To render the computation feasible, we limit each patent’s coalition to its Markov Blanket within a knowledge graph, leveraging the C-SVE conditional independence theorem (Li et al., 2020). Our scaling experiments, which range from 12 to 100 patents using Pareto-distributed coverage graphs, reveal that the median Markov Blanket size constitutes 32.9% of $n$ at the $n=100$ mark, with the 90th percentile reaching 55.2% of $n$. Computationally, this approach requires only 10 milliseconds per patent. The deviation from the exact ground truth is 0.088 at $n=12$, while the difference compared to a high-sample Monte Carlo reference at $n=100$ is 0.062 ± 0.003.
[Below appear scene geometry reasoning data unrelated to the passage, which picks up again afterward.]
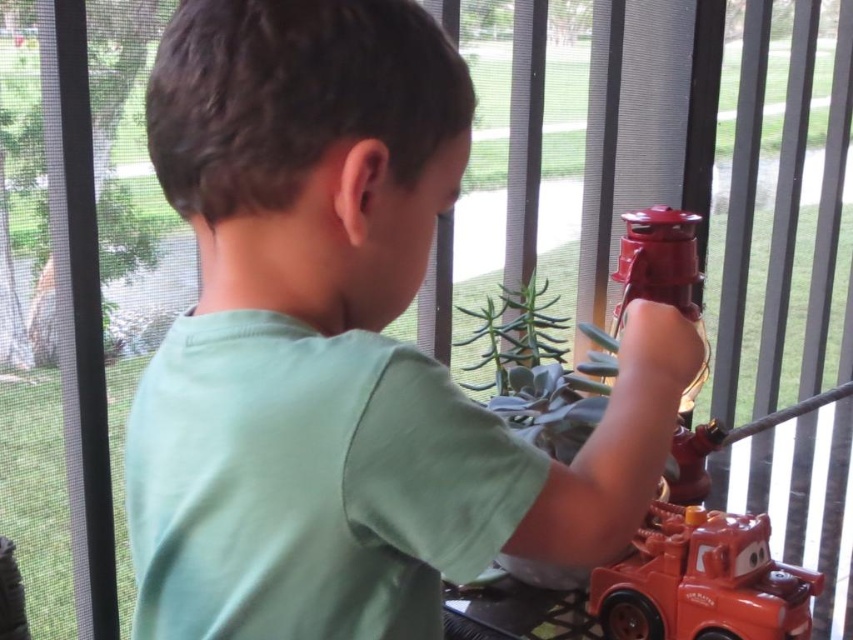
In the scene shown: The boy is playing with his shiny orange plastic toy car at lower right. He wants to place it on the green matte shirt at center. Based on their sizes, will the toy car fit entirely on the shirt?

The green matte shirt at center is taller than shiny orange plastic toy car at lower right, so the toy car will fit entirely on the shirt since it is shorter in height.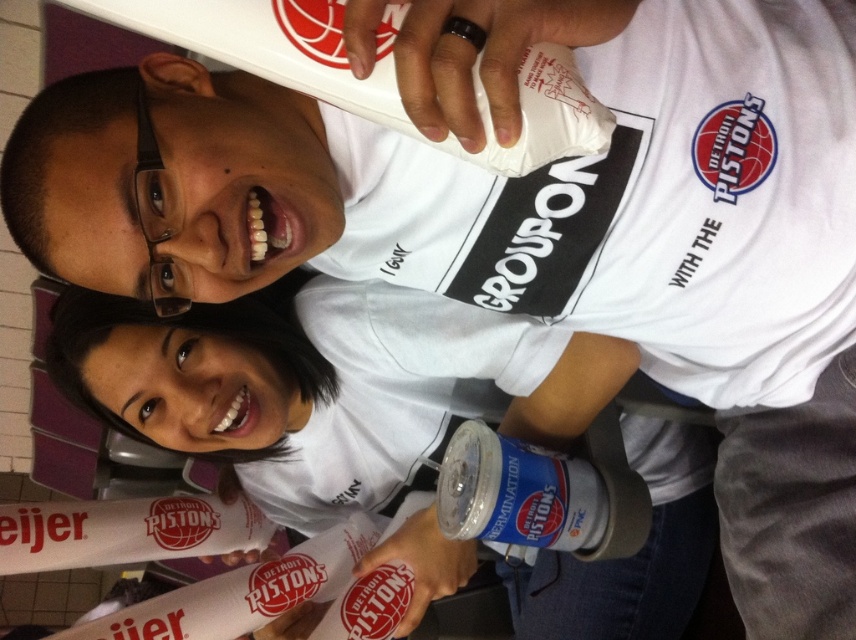
Question: Which of the following is the farthest from the observer?

Choices:
 (A) (322, 429)
 (B) (586, 481)

Answer: (A)

Question: Is white matte t-shirt at center bigger than blue metallic can at center?

Choices:
 (A) yes
 (B) no

Answer: (A)

Question: Considering the relative positions of white matte t-shirt at center and blue metallic can at center in the image provided, where is white matte t-shirt at center located with respect to blue metallic can at center?

Choices:
 (A) below
 (B) above

Answer: (A)

Question: Which point is closer to the camera?

Choices:
 (A) blue metallic can at center
 (B) white matte t-shirt at center

Answer: (A)

Question: Does white matte t-shirt at center have a larger size compared to blue metallic can at center?

Choices:
 (A) no
 (B) yes

Answer: (B)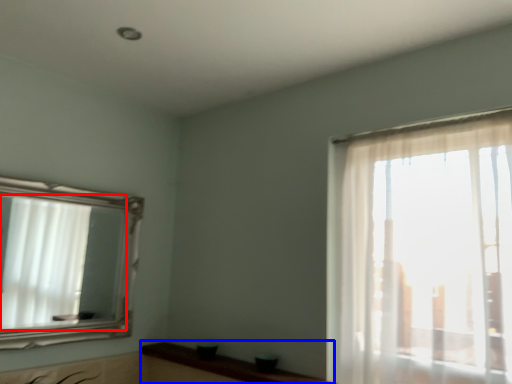
Question: Which object appears farthest to the camera in this image, mirror (highlighted by a red box) or counter top (highlighted by a blue box)?

Choices:
 (A) mirror
 (B) counter top

Answer: (A)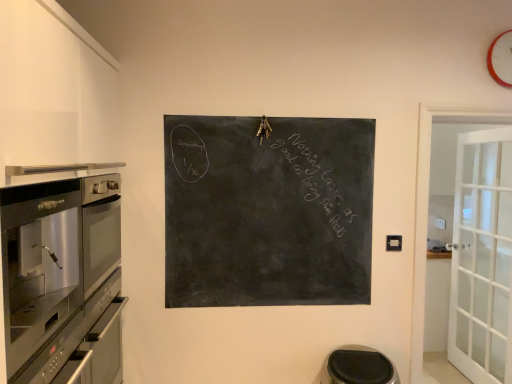
The width and height of the screenshot is (512, 384). I want to click on orange plastic clock at upper right, so click(x=501, y=59).

What is the approximate height of black rubber step stool at lower center?

26.55 centimeters.

What is the approximate height of stainless steel oven at left?

It is 25.78 inches.

At what (x,y) coordinates should I click in order to perform the action: click on black chalkboard at center. Please return your answer as a coordinate pair (x, y). Image resolution: width=512 pixels, height=384 pixels. Looking at the image, I should click on (268, 211).

Consider the image. Is black rubber step stool at lower center a part of black chalkboard at center?

No, black rubber step stool at lower center is located outside of black chalkboard at center.

Is black chalkboard at center smaller than black rubber step stool at lower center?

Incorrect, black chalkboard at center is not smaller in size than black rubber step stool at lower center.

Based on the photo, which of these two, black chalkboard at center or black rubber step stool at lower center, is wider?

With larger width is black rubber step stool at lower center.

From a real-world perspective, is black chalkboard at center physically located above or below black rubber step stool at lower center?

From a real-world perspective, black chalkboard at center is physically above black rubber step stool at lower center.

Locate an element on the screen. The width and height of the screenshot is (512, 384). clock above the black chalkboard at center (from a real-world perspective) is located at coordinates (501, 59).

Is black chalkboard at center bigger than orange plastic clock at upper right?

Yes, black chalkboard at center is bigger than orange plastic clock at upper right.

From a real-world perspective, is black chalkboard at center physically located above or below orange plastic clock at upper right?

In terms of real-world spatial position, black chalkboard at center is below orange plastic clock at upper right.

Which point is more distant from viewer, (327, 134) or (502, 77)?

Positioned behind is point (502, 77).

Which is in front, black rubber step stool at lower center or black chalkboard at center?

black rubber step stool at lower center.

How different are the orientations of black rubber step stool at lower center and black chalkboard at center in degrees?

The angle between the facing direction of black rubber step stool at lower center and the facing direction of black chalkboard at center is 0.88 degrees.

Is black rubber step stool at lower center with black chalkboard at center?

No, black rubber step stool at lower center is not making contact with black chalkboard at center.

Consider the image. From a real-world perspective, is black rubber step stool at lower center above or below black chalkboard at center?

black rubber step stool at lower center is situated lower than black chalkboard at center in the real world.

Does black chalkboard at center turn towards stainless steel oven at left?

No, black chalkboard at center is not facing towards stainless steel oven at left.

Consider the image. Is black chalkboard at center bigger than stainless steel oven at left?

No, black chalkboard at center is not bigger than stainless steel oven at left.

From a real-world perspective, who is located lower, black chalkboard at center or stainless steel oven at left?

stainless steel oven at left.

From the image's perspective, between black chalkboard at center and stainless steel oven at left, which one is located above?

black chalkboard at center, from the image's perspective.

From the image's perspective, relative to stainless steel oven at left, is black rubber step stool at lower center above or below?

Based on their image positions, black rubber step stool at lower center is located beneath stainless steel oven at left.

Which is in front, black rubber step stool at lower center or stainless steel oven at left?

Positioned in front is stainless steel oven at left.

Based on their positions, is black rubber step stool at lower center located to the left or right of stainless steel oven at left?

black rubber step stool at lower center is to the right of stainless steel oven at left.

Is black rubber step stool at lower center situated inside stainless steel oven at left or outside?

black rubber step stool at lower center lies outside stainless steel oven at left.

Is point (50, 239) behind point (359, 160)?

No, it is not.

Could you tell me if stainless steel oven at left is facing black chalkboard at center?

Yes, stainless steel oven at left is facing black chalkboard at center.

From their relative heights in the image, would you say stainless steel oven at left is taller or shorter than black chalkboard at center?

stainless steel oven at left is shorter than black chalkboard at center.

Between stainless steel oven at left and black chalkboard at center, which one has larger size?

Bigger between the two is stainless steel oven at left.

Considering the sizes of objects orange plastic clock at upper right and black rubber step stool at lower center in the image provided, who is taller, orange plastic clock at upper right or black rubber step stool at lower center?

With more height is orange plastic clock at upper right.

Is black rubber step stool at lower center at the back of orange plastic clock at upper right?

No.

Does point (503, 48) come farther from viewer compared to point (332, 365)?

That is True.

Is orange plastic clock at upper right smaller than black rubber step stool at lower center?

Yes.

The height and width of the screenshot is (384, 512). What are the coordinates of `step stool on the right of black chalkboard at center` in the screenshot? It's located at (358, 367).

This screenshot has width=512, height=384. What are the coordinates of `bulletin board on the left of orange plastic clock at upper right` in the screenshot? It's located at (268, 211).

In the scene shown: Which object lies further to the anchor point orange plastic clock at upper right, black chalkboard at center or stainless steel oven at left?

stainless steel oven at left is further to orange plastic clock at upper right.

Based on the photo, looking at the image, which one is located closer to stainless steel oven at left, black rubber step stool at lower center or orange plastic clock at upper right?

Among the two, black rubber step stool at lower center is located nearer to stainless steel oven at left.

Looking at the image, which one is located closer to orange plastic clock at upper right, stainless steel oven at left or black chalkboard at center?

black chalkboard at center is closer to orange plastic clock at upper right.

Looking at the image, which one is located further to black rubber step stool at lower center, orange plastic clock at upper right or stainless steel oven at left?

orange plastic clock at upper right is positioned further to the anchor black rubber step stool at lower center.

Considering their positions, is stainless steel oven at left positioned closer to orange plastic clock at upper right than black rubber step stool at lower center?

Based on the image, black rubber step stool at lower center appears to be nearer to orange plastic clock at upper right.

Based on their spatial positions, is black chalkboard at center or black rubber step stool at lower center closer to stainless steel oven at left?

Among the two, black chalkboard at center is located nearer to stainless steel oven at left.

Which object lies further to the anchor point black chalkboard at center, orange plastic clock at upper right or stainless steel oven at left?

The object further to black chalkboard at center is orange plastic clock at upper right.

Consider the image. From the image, which object appears to be nearer to orange plastic clock at upper right, black rubber step stool at lower center or stainless steel oven at left?

black rubber step stool at lower center lies closer to orange plastic clock at upper right than the other object.

Image resolution: width=512 pixels, height=384 pixels. Identify the location of bulletin board between orange plastic clock at upper right and black rubber step stool at lower center from top to bottom. (268, 211).

Locate an element on the screen. bulletin board between stainless steel oven at left and black rubber step stool at lower center in the horizontal direction is located at coordinates (268, 211).

Locate an element on the screen. The image size is (512, 384). step stool between stainless steel oven at left and orange plastic clock at upper right is located at coordinates (358, 367).

I want to click on bulletin board between stainless steel oven at left and orange plastic clock at upper right from left to right, so click(268, 211).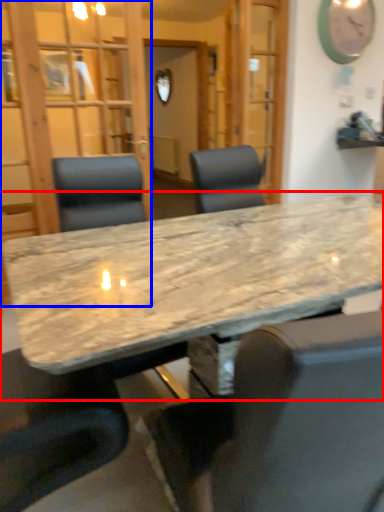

In experiments involving dense components, where 80% of patents belong to a single cluster, the blanket appropriately expands to encompass this dense area. This results in a reduced difference of 0.039 against the reference, as the aggregated computation yields higher accuracy for homogeneous portfolios. The profit allocation process is hierarchical: exact Shapley values are first used to distribute total profit among macro-components, followed by a centrality-weighted Shapley distribution that allocates each component’s budget among the patents it covers.

While our primary focus is on computational contribution, estimating the characteristic function $v(S)$ from real-world data remains the key open problem. We delineate this distinction from our computational method and propose a concrete roadmap for empirical validation utilizing public datasets from ETSI, USPTO, and Lens.org.

Source: arXiv Generated at: 2026-06-02 00:00:00 UTC